Action is well staged by Hong Kong veteran Huang Weiliang 黄伟亮 [Jack Wong] and visual effects are okay without breaking any new ground. Filming began in Hong Kong in Jan 2023, under the Chinese title 消防员 (literally, “Firefighters”). The final Chinese title simply means “Burning City”.

CREDITS

Presented by Shanghai Alibaba Pictures (CN), Edko Films (HK), Beijing Alibaba Pictures Culture (CN), Edko (Beijing) Film Distribution (CN), China Film (CN), Beijing Fosun Films (CN). Produced by Edko Films (HK).

Script: Mai Tianshu, Cen Junxi, Wang Yingyao, Du Ruirong, Xin Ya, Pan Yaoming [Anthony Pun]. Photography: Pan Yaoming [Anthony Pun]. Editing: Zhang Jiahui [Cheung Ka-fai], Wu Wenni. Music: Liang Haoyi. Art direction: Li Jianwei. Styling: Wang Baoyi. Sound: Du Duzhi, Jiang Yizhen.
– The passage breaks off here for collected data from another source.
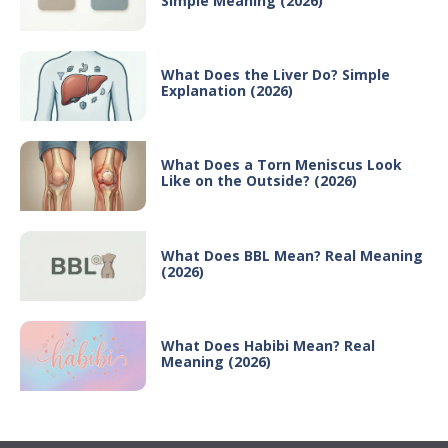
Simple Meaning (2026)
What Does the Liver Do? Simple
Explanation (2026)
What Does a Torn Meniscus Look
Like on the Outside? (2026)
What Does BBL Mean? Real Meaning
(2026)
What Does Habibi Mean? Real
Meaning (2026)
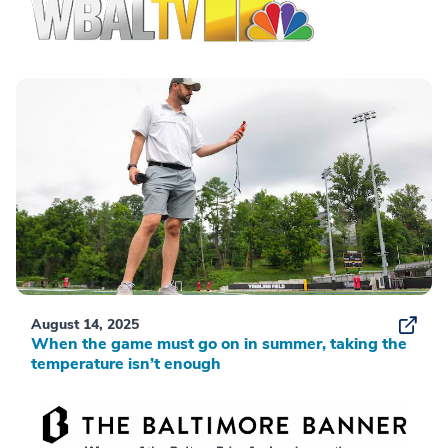
August 14, 2025
When the game must go on in summer, taking the
temperature isn’t enough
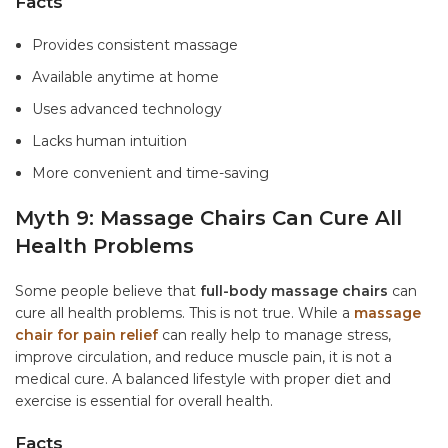
Facts
Provides consistent massage
Available anytime at home
Uses advanced technology
Lacks human intuition
More convenient and time-saving
Myth 9: Massage Chairs Can Cure All
Health Problems
Some people believe that
full-body massage chairs
can
cure all health problems. This is not true. While a
massage
chair for pain relief
can really help to manage stress,
improve circulation, and reduce muscle pain, it is not a
medical cure. A balanced lifestyle with proper diet and
exercise is essential for overall health.
Facts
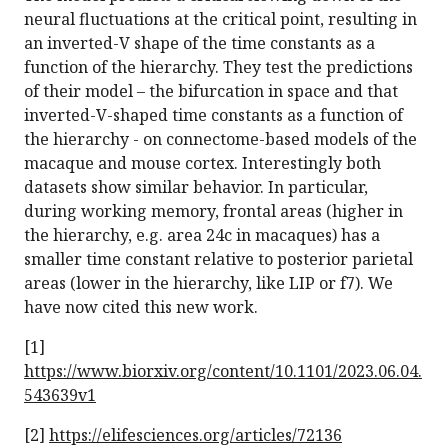
neural fluctuations at the critical point, resulting in
an inverted-V shape of the time constants as a
function of the hierarchy. They test the predictions
of their model – the bifurcation in space and that
inverted-V-shaped time constants as a function of
the hierarchy - on connectome-based models of the
macaque and mouse cortex. Interestingly both
datasets show similar behavior. In particular,
during working memory, frontal areas (higher in
the hierarchy, e.g. area 24c in macaques) has a
smaller time constant relative to posterior parietal
areas (lower in the hierarchy, like LIP or f7). We
have now cited this new work.
[1]
https://www.biorxiv.org/content/10.1101/2023.06.04.
543639v1
[2]
https://elifesciences.org/articles/72136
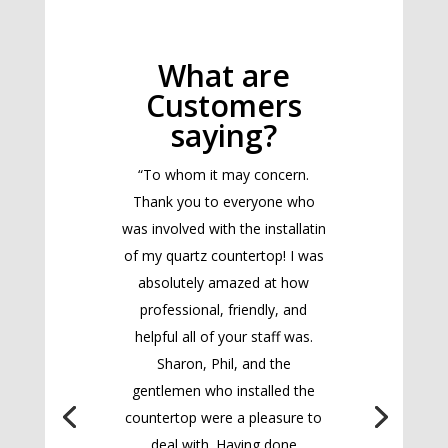
What are
Customers
saying?
“To whom it may concern.
Thank you to everyone who
was involved with the installatin
of my quartz countertop! I was
absolutely amazed at how
professional, friendly, and
helpful all of your staff was.
Sharon, Phil, and the
gentlemen who installed the
countertop were a pleasure to
deal with. Having done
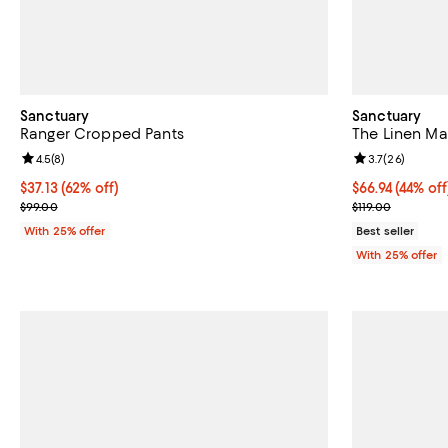
Sanctuary
Sanctuary
Ranger Cropped Pants
The Linen Ma
Review rating: 4.5 out of 5; 8 reviews;
4.5
(
8
)
Review rating: 
3.7
(
26
)
$37.13; 62% off; undefined;
$37.13
(62% off)
$66.94; 44% of
$66.94
(44% off
Current sale price $49.50; Previous price $99.00;
Current sale p
$99.00
$119.00
With 25% offer
Best seller
With 25% offer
Action: Huang Weiliang [Jack Wong]. Visual effects: Yang Wenjie, Chen Zitao, Yang Minjie.

Cast: Liu Dehua [Andy Lau] (Fan Weili/Simon), Bai Yu (Li Jiefeng/Kit, firefighter team leader), Mo Wenwei [Karen Mok] (Wang Huiming/Cecilia, Financial Secretary, Fang Mingkeng’s wife), Xie Junhao (Yanchan/Chainsmoker, fire chief), Wang Wanzhi (Wang Mingshi/Kelly, Wang Huiming’s assistant), Wang Danni (Chen Mei’en, senior fire-station officer), Liao Ziyu (Su Yi/Zoe, fire chief, Baoming’s wife), Lin Baoyi [Bowie Lam] (fire department head), Wang Minde [Michael Wong] (Gao Peide/Peter Cowen), Zhou Wenjian (Fang Mingkeng/Roger, Business Secretary, Wang Huiming’s husband), Zheng Zeshi [Kent Cheng] (Security Secretary), Huang Debin (Liu Zhaoqiang, fire district chief), He Qihua (Shui/Water, firefighter), Wei Junsheng (Xizhu/Thin Column, firefighter), Liang Zhongheng (Baoming, firefighter, Su Yi’s husband), Lin Jiaxi (Finger, firefighter), Huang Kaijie (Da B, firefighter), Wu Yanshu (Fan Weili’s mother-in-law), Tong Yao (Li Meiyi/May, Fan Weili’s wife, Li Jiefeng’s elder sister), Jiang Dawei [David Chiang] (Chief Executive), Xu Siyi (Fan Ailin/Eileen, Fan Weili’s daughter), Ou Jiawen (chief meteorologist), Guo Weliang (Eric, demolition expert), Zhang Daming (Rongji tea-stall owner), Bai Yaocan (hospital authority chairman), Zhang Dalun (Maxco, demolition expert), Zhang Songzhi (Food Hygiene Bureau chief).

Release: Hong Kong, 1 Nov 2024; China, 1 Nov 2024.